• WORK TO BE COMPLETED
Output all the entries below. Each must match exactly.

• EXTRACTED ENTRIES
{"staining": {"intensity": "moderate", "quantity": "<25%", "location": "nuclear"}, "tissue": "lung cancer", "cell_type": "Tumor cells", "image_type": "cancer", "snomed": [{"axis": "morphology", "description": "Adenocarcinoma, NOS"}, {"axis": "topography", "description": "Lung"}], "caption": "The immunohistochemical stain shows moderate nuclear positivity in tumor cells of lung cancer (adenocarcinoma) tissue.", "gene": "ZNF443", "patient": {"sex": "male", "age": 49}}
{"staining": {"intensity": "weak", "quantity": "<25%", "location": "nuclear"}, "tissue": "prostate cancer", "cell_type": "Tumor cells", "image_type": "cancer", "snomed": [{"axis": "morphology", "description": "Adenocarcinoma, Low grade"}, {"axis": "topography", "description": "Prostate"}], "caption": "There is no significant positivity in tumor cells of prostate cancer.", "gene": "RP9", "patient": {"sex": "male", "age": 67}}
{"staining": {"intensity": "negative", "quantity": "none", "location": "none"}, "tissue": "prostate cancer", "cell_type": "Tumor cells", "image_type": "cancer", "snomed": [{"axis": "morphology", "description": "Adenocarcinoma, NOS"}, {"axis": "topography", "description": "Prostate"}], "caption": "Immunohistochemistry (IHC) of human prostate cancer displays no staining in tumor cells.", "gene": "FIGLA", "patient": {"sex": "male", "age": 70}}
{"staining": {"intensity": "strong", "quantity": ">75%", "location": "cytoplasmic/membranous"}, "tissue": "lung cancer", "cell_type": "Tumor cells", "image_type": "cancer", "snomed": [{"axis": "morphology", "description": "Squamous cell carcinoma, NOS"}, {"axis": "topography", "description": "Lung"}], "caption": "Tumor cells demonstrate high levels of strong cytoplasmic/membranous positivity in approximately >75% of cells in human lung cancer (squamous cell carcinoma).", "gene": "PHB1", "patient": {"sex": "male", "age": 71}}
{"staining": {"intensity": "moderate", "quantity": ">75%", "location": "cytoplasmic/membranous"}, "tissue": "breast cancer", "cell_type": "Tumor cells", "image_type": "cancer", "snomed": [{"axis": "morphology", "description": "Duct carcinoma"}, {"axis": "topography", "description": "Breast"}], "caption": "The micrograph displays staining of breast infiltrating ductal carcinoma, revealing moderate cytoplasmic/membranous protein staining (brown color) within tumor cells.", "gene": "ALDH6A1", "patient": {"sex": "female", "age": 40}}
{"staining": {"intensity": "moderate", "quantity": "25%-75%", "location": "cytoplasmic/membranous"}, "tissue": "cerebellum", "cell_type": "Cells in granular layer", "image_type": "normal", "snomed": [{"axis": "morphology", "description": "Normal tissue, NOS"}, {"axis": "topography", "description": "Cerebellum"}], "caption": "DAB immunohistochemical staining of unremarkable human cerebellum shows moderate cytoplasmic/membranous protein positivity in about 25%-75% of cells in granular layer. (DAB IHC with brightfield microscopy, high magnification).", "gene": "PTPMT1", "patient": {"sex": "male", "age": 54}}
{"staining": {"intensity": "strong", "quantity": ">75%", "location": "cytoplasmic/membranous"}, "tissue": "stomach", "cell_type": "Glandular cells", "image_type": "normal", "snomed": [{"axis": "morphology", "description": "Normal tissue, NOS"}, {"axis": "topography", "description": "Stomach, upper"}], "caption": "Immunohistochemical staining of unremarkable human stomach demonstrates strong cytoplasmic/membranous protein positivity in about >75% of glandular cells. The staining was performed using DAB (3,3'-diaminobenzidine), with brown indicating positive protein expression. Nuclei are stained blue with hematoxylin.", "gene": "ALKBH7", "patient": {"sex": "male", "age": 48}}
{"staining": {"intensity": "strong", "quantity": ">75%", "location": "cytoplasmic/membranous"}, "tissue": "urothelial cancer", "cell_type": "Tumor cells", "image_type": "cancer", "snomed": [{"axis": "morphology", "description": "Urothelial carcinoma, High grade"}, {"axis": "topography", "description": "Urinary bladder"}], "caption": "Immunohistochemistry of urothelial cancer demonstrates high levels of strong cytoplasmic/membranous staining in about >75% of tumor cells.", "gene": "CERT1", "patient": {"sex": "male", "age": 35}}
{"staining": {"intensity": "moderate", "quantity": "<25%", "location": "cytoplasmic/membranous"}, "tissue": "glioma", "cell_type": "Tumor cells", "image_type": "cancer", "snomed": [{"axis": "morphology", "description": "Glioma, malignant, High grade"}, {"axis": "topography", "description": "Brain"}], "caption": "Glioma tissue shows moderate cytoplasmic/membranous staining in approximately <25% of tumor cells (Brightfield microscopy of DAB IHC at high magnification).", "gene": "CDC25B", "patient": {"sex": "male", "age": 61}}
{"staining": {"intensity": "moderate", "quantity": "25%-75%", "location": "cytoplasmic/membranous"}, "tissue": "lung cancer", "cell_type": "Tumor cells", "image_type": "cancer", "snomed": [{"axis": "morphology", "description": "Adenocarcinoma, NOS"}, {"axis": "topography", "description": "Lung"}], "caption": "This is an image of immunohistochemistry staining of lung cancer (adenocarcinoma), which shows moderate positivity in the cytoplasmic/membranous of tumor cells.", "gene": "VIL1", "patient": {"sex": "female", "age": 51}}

• SOLVED EXERCISE
{"staining": {"intensity": "moderate", "quantity": "<25%", "location": "nuclear"}, "tissue": "lung cancer", "cell_type": "Tumor cells", "image_type": "cancer", "snomed": [{"axis": "morphology", "description": "Adenocarcinoma, NOS"}, {"axis": "topography", "description": "Lung"}], "caption": "The immunohistochemical stain shows moderate nuclear positivity in tumor cells of lung cancer (adenocarcinoma) tissue.", "gene": "ZNF443", "patient": {"sex": "male", "age": 49}}
{"staining": {"intensity": "weak", "quantity": "<25%", "location": "nuclear"}, "tissue": "prostate cancer", "cell_type": "Tumor cells", "image_type": "cancer", "snomed": [{"axis": "morphology", "description": "Adenocarcinoma, Low grade"}, {"axis": "topography", "description": "Prostate"}], "caption": "There is no significant positivity in tumor cells of prostate cancer.", "gene": "RP9", "patient": {"sex": "male", "age": 67}}
{"staining": {"intensity": "negative", "quantity": "none", "location": "none"}, "tissue": "prostate cancer", "cell_type": "Tumor cells", "image_type": "cancer", "snomed": [{"axis": "morphology", "description": "Adenocarcinoma, NOS"}, {"axis": "topography", "description": "Prostate"}], "caption": "Immunohistochemistry (IHC) of human prostate cancer displays no staining in tumor cells.", "gene": "FIGLA", "patient": {"sex": "male", "age": 70}}
{"staining": {"intensity": "strong", "quantity": ">75%", "location": "cytoplasmic/membranous"}, "tissue": "lung cancer", "cell_type": "Tumor cells", "image_type": "cancer", "snomed": [{"axis": "morphology", "description": "Squamous cell carcinoma, NOS"}, {"axis": "topography", "description": "Lung"}], "caption": "Tumor cells demonstrate high levels of strong cytoplasmic/membranous positivity in approximately >75% of cells in human lung cancer (squamous cell carcinoma).", "gene": "PHB1", "patient": {"sex": "male", "age": 71}}
{"staining": {"intensity": "moderate", "quantity": ">75%", "location": "cytoplasmic/membranous"}, "tissue": "breast cancer", "cell_type": "Tumor cells", "image_type": "cancer", "snomed": [{"axis": "morphology", "description": "Duct carcinoma"}, {"axis": "topography", "description": "Breast"}], "caption": "The micrograph displays staining of breast infiltrating ductal carcinoma, revealing moderate cytoplasmic/membranous protein staining (brown color) within tumor cells.", "gene": "ALDH6A1", "patient": {"sex": "female", "age": 40}}
{"staining": {"intensity": "moderate", "quantity": "25%-75%", "location": "cytoplasmic/membranous"}, "tissue": "cerebellum", "cell_type": "Cells in granular layer", "image_type": "normal", "snomed": [{"axis": "morphology", "description": "Normal tissue, NOS"}, {"axis": "topography", "description": "Cerebellum"}], "caption": "DAB immunohistochemical staining of unremarkable human cerebellum shows moderate cytoplasmic/membranous protein positivity in about 25%-75% of cells in granular layer. (DAB IHC with brightfield microscopy, high magnification).", "gene": "PTPMT1", "patient": {"sex": "male", "age": 54}}
{"staining": {"intensity": "strong", "quantity": ">75%", "location": "cytoplasmic/membranous"}, "tissue": "stomach", "cell_type": "Glandular cells", "image_type": "normal", "snomed": [{"axis": "morphology", "description": "Normal tissue, NOS"}, {"axis": "topography", "description": "Stomach, upper"}], "caption": "Immunohistochemical staining of unremarkable human stomach demonstrates strong cytoplasmic/membranous protein positivity in about >75% of glandular cells. The staining was performed using DAB (3,3'-diaminobenzidine), with brown indicating positive protein expression. Nuclei are stained blue with hematoxylin.", "gene": "ALKBH7", "patient": {"sex": "male", "age": 48}}
{"staining": {"intensity": "strong", "quantity": ">75%", "location": "cytoplasmic/membranous"}, "tissue": "urothelial cancer", "cell_type": "Tumor cells", "image_type": "cancer", "snomed": [{"axis": "morphology", "description": "Urothelial carcinoma, High grade"}, {"axis": "topography", "description": "Urinary bladder"}], "caption": "Immunohistochemistry of urothelial cancer demonstrates high levels of strong cytoplasmic/membranous staining in about >75% of tumor cells.", "gene": "CERT1", "patient": {"sex": "male", "age": 35}}
{"staining": {"intensity": "moderate", "quantity": "<25%", "location": "cytoplasmic/membranous"}, "tissue": "glioma", "cell_type": "Tumor cells", "image_type": "cancer", "snomed": [{"axis": "morphology", "description": "Glioma, malignant, High grade"}, {"axis": "topography", "description": "Brain"}], "caption": "Glioma tissue shows moderate cytoplasmic/membranous staining in approximately <25% of tumor cells (Brightfield microscopy of DAB IHC at high magnification).", "gene": "CDC25B", "patient": {"sex": "male", "age": 61}}
{"staining": {"intensity": "moderate", "quantity": "25%-75%", "location": "cytoplasmic/membranous"}, "tissue": "lung cancer", "cell_type": "Tumor cells", "image_type": "cancer", "snomed": [{"axis": "morphology", "description": "Adenocarcinoma, NOS"}, {"axis": "topography", "description": "Lung"}], "caption": "This is an image of immunohistochemistry staining of lung cancer (adenocarcinoma), which shows moderate positivity in the cytoplasmic/membranous of tumor cells.", "gene": "VIL1", "patient": {"sex": "female", "age": 51}}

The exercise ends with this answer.